- _THE TASK_: Reproduce every one of the records below verbatim, keeping each line, blank line, tab, and non-Latin character unchanged.

- _SOURCE MATERIAL_:
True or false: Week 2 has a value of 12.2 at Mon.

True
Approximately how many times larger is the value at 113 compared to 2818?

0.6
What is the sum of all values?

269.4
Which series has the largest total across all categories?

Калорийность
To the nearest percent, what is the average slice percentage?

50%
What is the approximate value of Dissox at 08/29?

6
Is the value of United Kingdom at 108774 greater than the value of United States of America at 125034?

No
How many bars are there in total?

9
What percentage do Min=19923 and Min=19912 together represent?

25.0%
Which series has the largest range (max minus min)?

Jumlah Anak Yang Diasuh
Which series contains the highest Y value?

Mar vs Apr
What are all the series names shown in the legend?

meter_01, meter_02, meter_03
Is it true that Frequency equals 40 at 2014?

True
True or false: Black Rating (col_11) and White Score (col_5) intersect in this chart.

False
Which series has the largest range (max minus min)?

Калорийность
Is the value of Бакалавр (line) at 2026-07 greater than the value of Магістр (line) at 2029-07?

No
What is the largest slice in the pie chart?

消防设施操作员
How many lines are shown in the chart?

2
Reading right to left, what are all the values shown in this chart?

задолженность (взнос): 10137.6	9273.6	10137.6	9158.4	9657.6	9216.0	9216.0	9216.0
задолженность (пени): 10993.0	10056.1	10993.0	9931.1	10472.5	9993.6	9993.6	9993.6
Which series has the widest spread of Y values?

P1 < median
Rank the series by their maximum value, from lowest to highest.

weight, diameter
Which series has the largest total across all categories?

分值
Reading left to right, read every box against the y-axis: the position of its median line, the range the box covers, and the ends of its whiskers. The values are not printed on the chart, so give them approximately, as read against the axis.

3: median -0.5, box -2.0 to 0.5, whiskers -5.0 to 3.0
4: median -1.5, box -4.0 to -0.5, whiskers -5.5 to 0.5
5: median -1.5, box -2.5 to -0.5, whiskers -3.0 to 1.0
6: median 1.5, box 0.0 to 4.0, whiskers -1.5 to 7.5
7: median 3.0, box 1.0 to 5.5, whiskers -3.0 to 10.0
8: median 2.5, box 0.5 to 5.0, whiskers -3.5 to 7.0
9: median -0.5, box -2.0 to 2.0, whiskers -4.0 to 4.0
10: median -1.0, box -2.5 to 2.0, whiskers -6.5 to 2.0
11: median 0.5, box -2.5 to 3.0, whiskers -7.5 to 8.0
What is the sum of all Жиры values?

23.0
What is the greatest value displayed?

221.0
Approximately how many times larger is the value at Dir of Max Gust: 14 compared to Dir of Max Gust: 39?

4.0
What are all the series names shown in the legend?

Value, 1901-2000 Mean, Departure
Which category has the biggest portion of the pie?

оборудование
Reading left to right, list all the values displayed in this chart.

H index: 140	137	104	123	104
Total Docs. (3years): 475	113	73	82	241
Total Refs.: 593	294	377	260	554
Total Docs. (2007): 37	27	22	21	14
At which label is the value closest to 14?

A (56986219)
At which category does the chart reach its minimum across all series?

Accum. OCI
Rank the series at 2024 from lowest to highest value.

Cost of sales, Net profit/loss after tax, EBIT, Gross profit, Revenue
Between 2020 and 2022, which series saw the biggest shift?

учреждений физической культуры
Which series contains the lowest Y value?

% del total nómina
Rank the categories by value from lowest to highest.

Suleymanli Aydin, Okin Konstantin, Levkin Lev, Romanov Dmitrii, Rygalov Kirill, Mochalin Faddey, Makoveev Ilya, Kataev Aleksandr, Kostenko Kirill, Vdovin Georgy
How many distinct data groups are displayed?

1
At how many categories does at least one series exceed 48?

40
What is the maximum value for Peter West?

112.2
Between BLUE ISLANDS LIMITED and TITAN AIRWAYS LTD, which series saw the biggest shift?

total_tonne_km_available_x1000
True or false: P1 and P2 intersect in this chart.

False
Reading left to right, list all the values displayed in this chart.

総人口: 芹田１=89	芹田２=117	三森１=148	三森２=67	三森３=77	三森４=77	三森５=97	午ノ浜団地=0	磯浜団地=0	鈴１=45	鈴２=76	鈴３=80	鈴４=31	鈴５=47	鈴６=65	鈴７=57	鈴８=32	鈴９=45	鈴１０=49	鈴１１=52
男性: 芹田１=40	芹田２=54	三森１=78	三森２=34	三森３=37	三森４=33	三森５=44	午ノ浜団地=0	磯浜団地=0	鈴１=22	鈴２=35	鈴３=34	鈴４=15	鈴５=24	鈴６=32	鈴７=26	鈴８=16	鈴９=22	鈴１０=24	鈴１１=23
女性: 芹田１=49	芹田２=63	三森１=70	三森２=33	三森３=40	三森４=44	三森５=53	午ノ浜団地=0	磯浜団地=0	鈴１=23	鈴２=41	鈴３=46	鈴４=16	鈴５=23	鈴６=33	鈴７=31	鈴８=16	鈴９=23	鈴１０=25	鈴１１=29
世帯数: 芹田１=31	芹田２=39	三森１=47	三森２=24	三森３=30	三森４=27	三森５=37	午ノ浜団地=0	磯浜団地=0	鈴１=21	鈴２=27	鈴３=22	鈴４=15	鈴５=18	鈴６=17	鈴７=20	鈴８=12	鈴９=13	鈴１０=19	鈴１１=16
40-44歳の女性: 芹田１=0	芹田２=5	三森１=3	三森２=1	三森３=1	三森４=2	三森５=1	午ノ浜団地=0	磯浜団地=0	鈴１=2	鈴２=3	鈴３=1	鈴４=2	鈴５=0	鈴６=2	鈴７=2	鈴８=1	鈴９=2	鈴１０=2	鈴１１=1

- _ANSWER TO THE EXERCISE_:
True or false: Week 2 has a value of 12.2 at Mon.

True
Approximately how many times larger is the value at 113 compared to 2818?

0.6
What is the sum of all values?

269.4
Which series has the largest total across all categories?

Калорийность
To the nearest percent, what is the average slice percentage?

50%
What is the approximate value of Dissox at 08/29?

6
Is the value of United Kingdom at 108774 greater than the value of United States of America at 125034?

No
How many bars are there in total?

9
What percentage do Min=19923 and Min=19912 together represent?

25.0%
Which series has the largest range (max minus min)?

Jumlah Anak Yang Diasuh
Which series contains the highest Y value?

Mar vs Apr
What are all the series names shown in the legend?

meter_01, meter_02, meter_03
Is it true that Frequency equals 40 at 2014?

True
True or false: Black Rating (col_11) and White Score (col_5) intersect in this chart.

False
Which series has the largest range (max minus min)?

Калорийность
Is the value of Бакалавр (line) at 2026-07 greater than the value of Магістр (line) at 2029-07?

No
What is the largest slice in the pie chart?

消防设施操作员
How many lines are shown in the chart?

2
Reading right to left, what are all the values shown in this chart?

задолженность (взнос): 10137.6	9273.6	10137.6	9158.4	9657.6	9216.0	9216.0	9216.0
задолженность (пени): 10993.0	10056.1	10993.0	9931.1	10472.5	9993.6	9993.6	9993.6
Which series has the widest spread of Y values?

P1 < median
Rank the series by their maximum value, from lowest to highest.

weight, diameter
Which series has the largest total across all categories?

分值
Reading left to right, read every box against the y-axis: the position of its median line, the range the box covers, and the ends of its whiskers. The values are not printed on the chart, so give them approximately, as read against the axis.

3: median -0.5, box -2.0 to 0.5, whiskers -5.0 to 3.0
4: median -1.5, box -4.0 to -0.5, whiskers -5.5 to 0.5
5: median -1.5, box -2.5 to -0.5, whiskers -3.0 to 1.0
6: median 1.5, box 0.0 to 4.0, whiskers -1.5 to 7.5
7: median 3.0, box 1.0 to 5.5, whiskers -3.0 to 10.0
8: median 2.5, box 0.5 to 5.0, whiskers -3.5 to 7.0
9: median -0.5, box -2.0 to 2.0, whiskers -4.0 to 4.0
10: median -1.0, box -2.5 to 2.0, whiskers -6.5 to 2.0
11: median 0.5, box -2.5 to 3.0, whiskers -7.5 to 8.0
What is the sum of all Жиры values?

23.0
What is the greatest value displayed?

221.0
Approximately how many times larger is the value at Dir of Max Gust: 14 compared to Dir of Max Gust: 39?

4.0
What are all the series names shown in the legend?

Value, 1901-2000 Mean, Departure
Which category has the biggest portion of the pie?

оборудование
Reading left to right, list all the values displayed in this chart.

H index: 140	137	104	123	104
Total Docs. (3years): 475	113	73	82	241
Total Refs.: 593	294	377	260	554
Total Docs. (2007): 37	27	22	21	14
At which label is the value closest to 14?

A (56986219)
At which category does the chart reach its minimum across all series?

Accum. OCI
Rank the series at 2024 from lowest to highest value.

Cost of sales, Net profit/loss after tax, EBIT, Gross profit, Revenue
Between 2020 and 2022, which series saw the biggest shift?

учреждений физической культуры
Which series contains the lowest Y value?

% del total nómina
Rank the categories by value from lowest to highest.

Suleymanli Aydin, Okin Konstantin, Levkin Lev, Romanov Dmitrii, Rygalov Kirill, Mochalin Faddey, Makoveev Ilya, Kataev Aleksandr, Kostenko Kirill, Vdovin Georgy
How many distinct data groups are displayed?

1
At how many categories does at least one series exceed 48?

40
What is the maximum value for Peter West?

112.2
Between BLUE ISLANDS LIMITED and TITAN AIRWAYS LTD, which series saw the biggest shift?

total_tonne_km_available_x1000
True or false: P1 and P2 intersect in this chart.

False
Reading left to right, list all the values displayed in this chart.

総人口: 芹田１=89	芹田２=117	三森１=148	三森２=67	三森３=77	三森４=77	三森５=97	午ノ浜団地=0	磯浜団地=0	鈴１=45	鈴２=76	鈴３=80	鈴４=31	鈴５=47	鈴６=65	鈴７=57	鈴８=32	鈴９=45	鈴１０=49	鈴１１=52
男性: 芹田１=40	芹田２=54	三森１=78	三森２=34	三森３=37	三森４=33	三森５=44	午ノ浜団地=0	磯浜団地=0	鈴１=22	鈴２=35	鈴３=34	鈴４=15	鈴５=24	鈴６=32	鈴７=26	鈴８=16	鈴９=22	鈴１０=24	鈴１１=23
女性: 芹田１=49	芹田２=63	三森１=70	三森２=33	三森３=40	三森４=44	三森５=53	午ノ浜団地=0	磯浜団地=0	鈴１=23	鈴２=41	鈴３=46	鈴４=16	鈴５=23	鈴６=33	鈴７=31	鈴８=16	鈴９=23	鈴１０=25	鈴１１=29
世帯数: 芹田１=31	芹田２=39	三森１=47	三森２=24	三森３=30	三森４=27	三森５=37	午ノ浜団地=0	磯浜団地=0	鈴１=21	鈴２=27	鈴３=22	鈴４=15	鈴５=18	鈴６=17	鈴７=20	鈴８=12	鈴９=13	鈴１０=19	鈴１１=16
40-44歳の女性: 芹田１=0	芹田２=5	三森１=3	三森２=1	三森３=1	三森４=2	三森５=1	午ノ浜団地=0	磯浜団地=0	鈴１=2	鈴２=3	鈴３=1	鈴４=2	鈴５=0	鈴６=2	鈴７=2	鈴８=1	鈴９=2	鈴１０=2	鈴１１=1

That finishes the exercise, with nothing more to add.